Jana Riess, Religion News Service
Since 2008, Jana Riess has been an editor in the publishing industry, primarily working in the areas of religion, history, popular culture, ethics, and biblical studies. From 1999 to 2008, she was the Religion Book Review Editor for Publishers Weekly, and continues to write freelance reviews for PW as well as other publications. She is a senior columnist for Religion News Service. She is the author or co-author of many books, including The Prayer Wheel; Flunking Sainthood; What Would Buffy Do?; Mormonism for Dummies; and The Writer’s Market Guide to Getting Published. Her book The Twible: All the Chapters of the Bible in 140 Characters or Less . . . . Now with 68% More Humor! won first place in the non-fiction category in the Writer’s Digest Annual Self-Published Book Awards. Her book newest book, The Next Mormons: The Rising Generation of Latter-day Saints was released in March 2019 from Oxford University Press.

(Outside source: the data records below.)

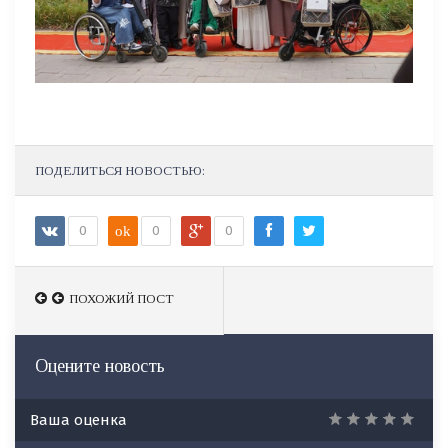
ПОДЕЛИТЬСЯ НОВОСТЬЮ:
0
ok
0
0
ПОХОЖИЙ ПОСТ
ПОХОЖИЙ ПОСТ
Оцените новость
Ваша оценка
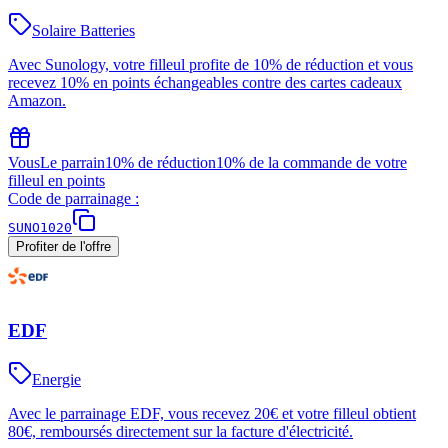
Solaire Batteries
Avec Sunology, votre filleul profite de 10% de réduction et vous
recevez 10% en points échangeables contre des cartes cadeaux
Amazon.
Vous
Le parrain
10% de réduction
10% de la commande de votre
filleul en points
Code de parrainage :
SUNO1020
Profiter de l'offre
EDF
Energie
Avec le parrainage EDF, vous recevez 20€ et votre filleul obtient
80€, remboursés directement sur la facture d'électricité.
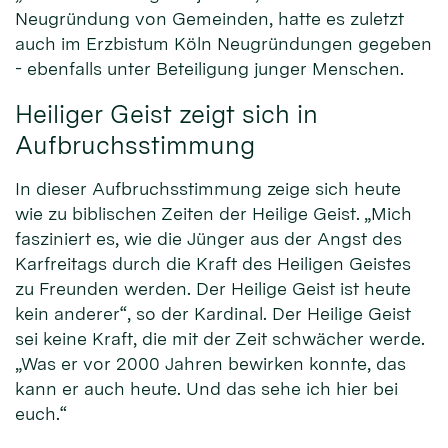
Neugründung von Gemeinden, hatte es zuletzt
auch im Erzbistum Köln Neugründungen gegeben
- ebenfalls unter Beteiligung junger Menschen.
Heiliger Geist zeigt sich in
Aufbruchsstimmung
In dieser Aufbruchsstimmung zeige sich heute
wie zu biblischen Zeiten der Heilige Geist. „Mich
fasziniert es, wie die Jünger aus der Angst des
Karfreitags durch die Kraft des Heiligen Geistes
zu Freunden werden. Der Heilige Geist ist heute
kein anderer“, so der Kardinal. Der Heilige Geist
sei keine Kraft, die mit der Zeit schwächer werde.
„Was er vor 2000 Jahren bewirken konnte, das
kann er auch heute. Und das sehe ich hier bei
euch.“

Peter J. Thuesen, Indiana University-Purdue University Indianapolis
Peter J. Thuesen is Professor of Religious Studies, co-editor of Religion and American Culture: A Journal of Interpretation, and Director of Humanities Research in the Center for the Study of Religion and American Culture at IUPUI. His latest book, Tornado God: American Religion and Violent Weather (Oxford, 2020), traces how religious views of weather and climate disasters have evolved from the colonial era to Donald Trump. His other books include Predestination: The American Career of a Contentious Doctrine (Oxford, 2009), and In Discordance with the Scriptures: American Protestant Battles over Translating the Bible (Oxford, 1999).